Une robinsonade arboricole amusante et envoûtante
Paru en 1957, Le Baron perché est le second et le plus long opus de la trilogie Nos ancêtres de l'excellent auteur Italo Calvino.
Comme dans chacun des opus de cette trilogie, l'auteur italien imagine une situation drôlatique, surprenante, qui laisse songeur mais qui donne l'impression qu'on ne saurait comment l'étoffer sur la durée. Ce qui annonce plus ou moins l'appartenance à venir à cette époque de Calvino à l'OULIPO français, c'est le pari qu'il se lance de faire la biographie fictive de ce jeune garçon, Côme Laverse du Rondeau, fils d'une famille des plus originales et pourtant bourgeoise, qui décide irrévocablement, l'année de ses douze ans, sur un pari enfantin fait avec une fille de son âge qui est sa voisine, de ne plus jamais reposer le pied à terre.

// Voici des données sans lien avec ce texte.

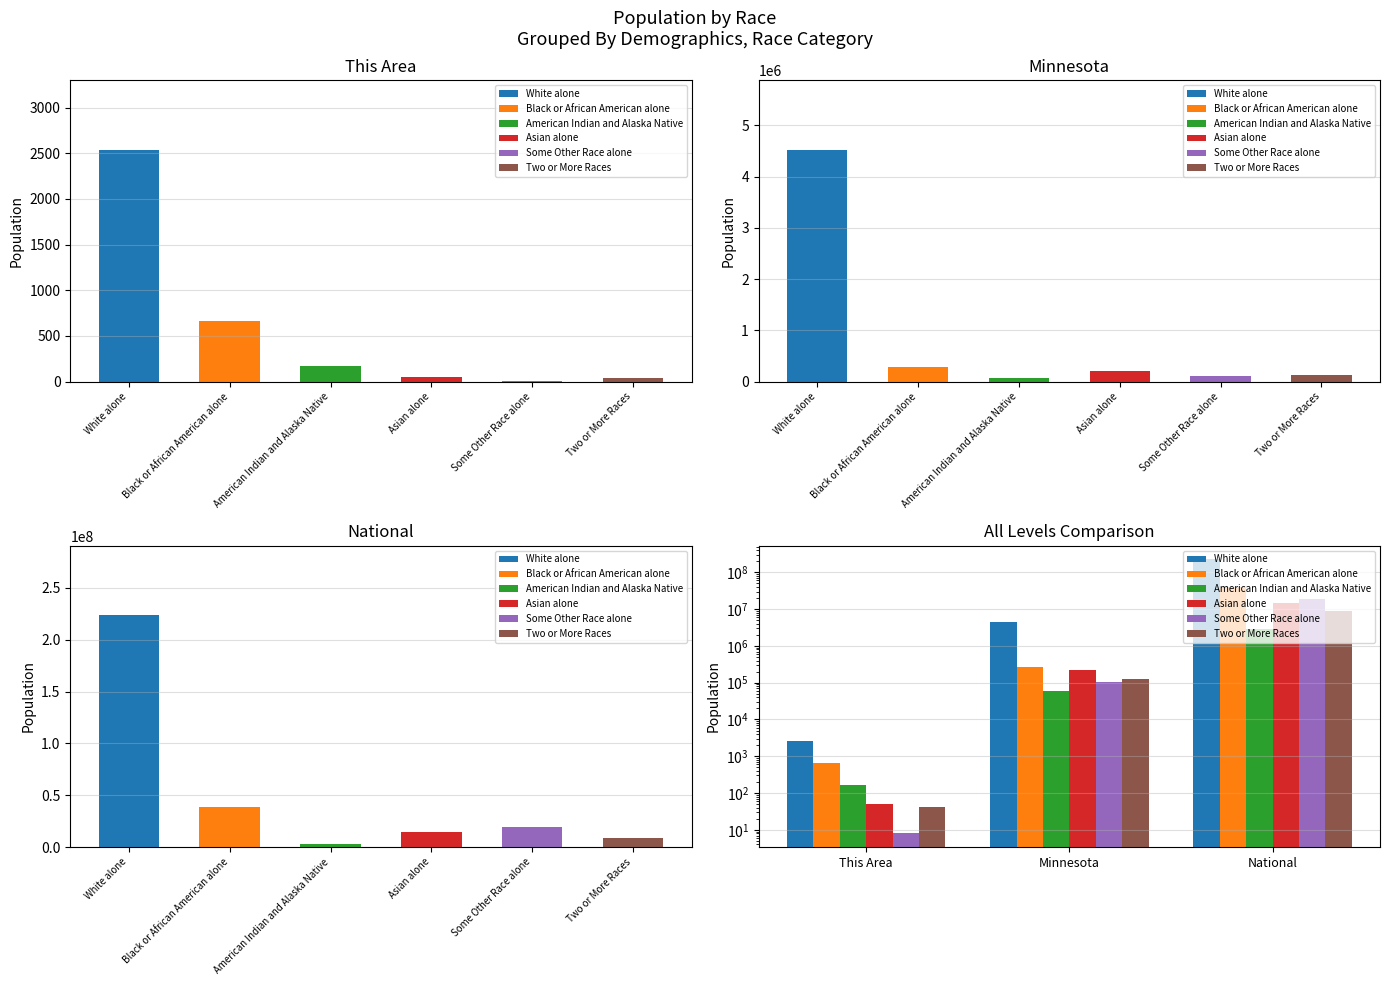

The Some Other Race alone series shows 11 at This Area. True or false?

False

Sur ce postulat de départ, Calvino s'ingénie à bâtir des voyages, des aventures, des histoires policières (incendies criminels, la traque d'un truand converti au bovarysme) sans ne jamais faire mettre le pied à terre à son personnage. Pari réussi haut la main, ne serait-ce que par la mort - qui peut être décevante - mais extraordinaire de son personnage après une succession de chapitres que l'on eût pas cru possible.

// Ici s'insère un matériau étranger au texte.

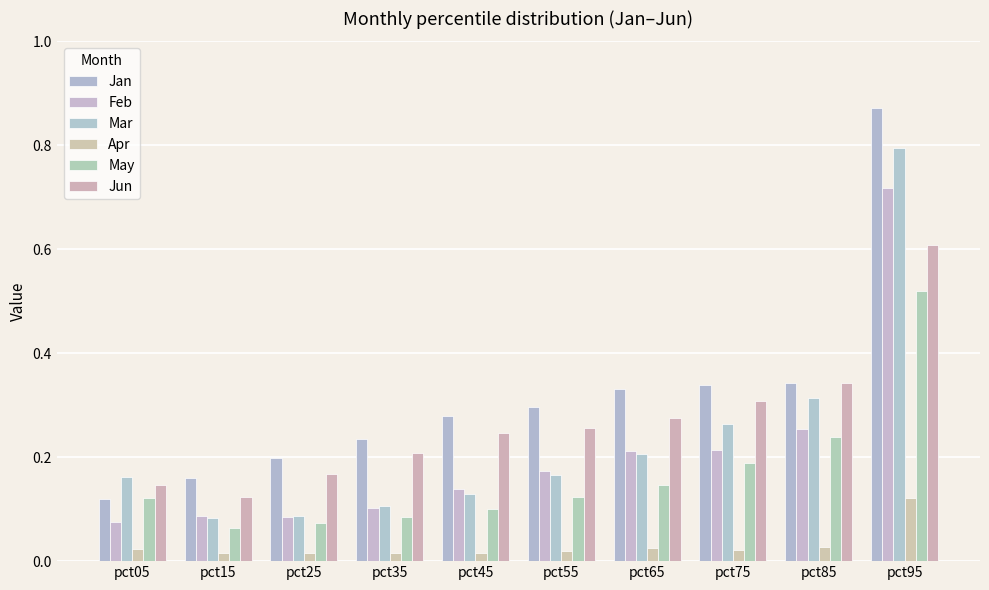

The Mar series shows 0.2 at pct05. True or false?

True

Ce choix de vivre dans les arbres engagent deux lectures passionnantes de ce texte qui laisse imaginer de grandes possibilités cinématographiques malgré son érudition arboricole et son style classique.
On peut le lire comme une étonnante robinsonade où le monde ignoré et inexploré des arbres voit un homme civilisé évoluer, se faire une vie, s'y créer une société comme l'eût fait Robinson d'une île, rencontrant à l'occasion des sauvages (les jeunes mendiants, les aristocrates bannis, le terrible Jean), se retrouvant souvent seul face aux forces de la nature et usant d'autant d'astuces pour leur faire face.
On peut également le lire comme un éloge aux Lumières, l'histoire se déroulant à leur époque, le XVIIIe siècle, et mettant en scène un héros qui ne veut plus être terre-à-terre et préfère voir le monde sous un autre angle, depuis la cime des arbres pour rester libre de ses pensées.Le texte reprend d'ailleurs un style et un phrasé classique et passe le XIXe siècle au crible des croyances et espoirs philosophes pour s'achever sur un bilan écologiquement alarmiste et nostalgique ainsi que sur le cynisme transmis au narrateur par Côme qui devient d'ailleurs, du fait de son originalité d'être vivant dans les arbres, un Rousseau puis un Diogène dont certaines anecdotes existentielles sont détournées au profit des anecdotes fantaisistes de la vie de leur imitateur commun.
Un texte s'adressant donc d'une même voix et sans obscurité tant à un public large qu'à un public érudit avec un humour voltairien, swiftien à travers la voix de Blaise du Rondeau, le cadet de Côme, qui apporte savoureusement une touche de réalisme par l'aspect de témoignage qu'il offre au texte qui nous ferait presque oublier que tout ceci n'est qu'un conte philosophique digne d'un Candide, d'un Zadig, d'un Scarmentado mais réhaussé et renouvelé par une fusion avec le genre souvent considéré ennuyant de la biographie.
Défaut de ce livre, si elle paraît d'abord une qualité tenant de la prouesse et du moment de bravoure, la longueur du livre qui aurait pu s'éviter quelques passages, agréables à lire mais inutiles à la narration. Cette épaisseur du livre doit sans doute accentuer l'impression que l'on assiste au récit de l'intégralité d'une vie. Petit bémol pour lequel je donne un 8 à cet excellent ouvrage d'Italo Calvino.
Accourez donc tous pour jouer sans délai au Baron perché!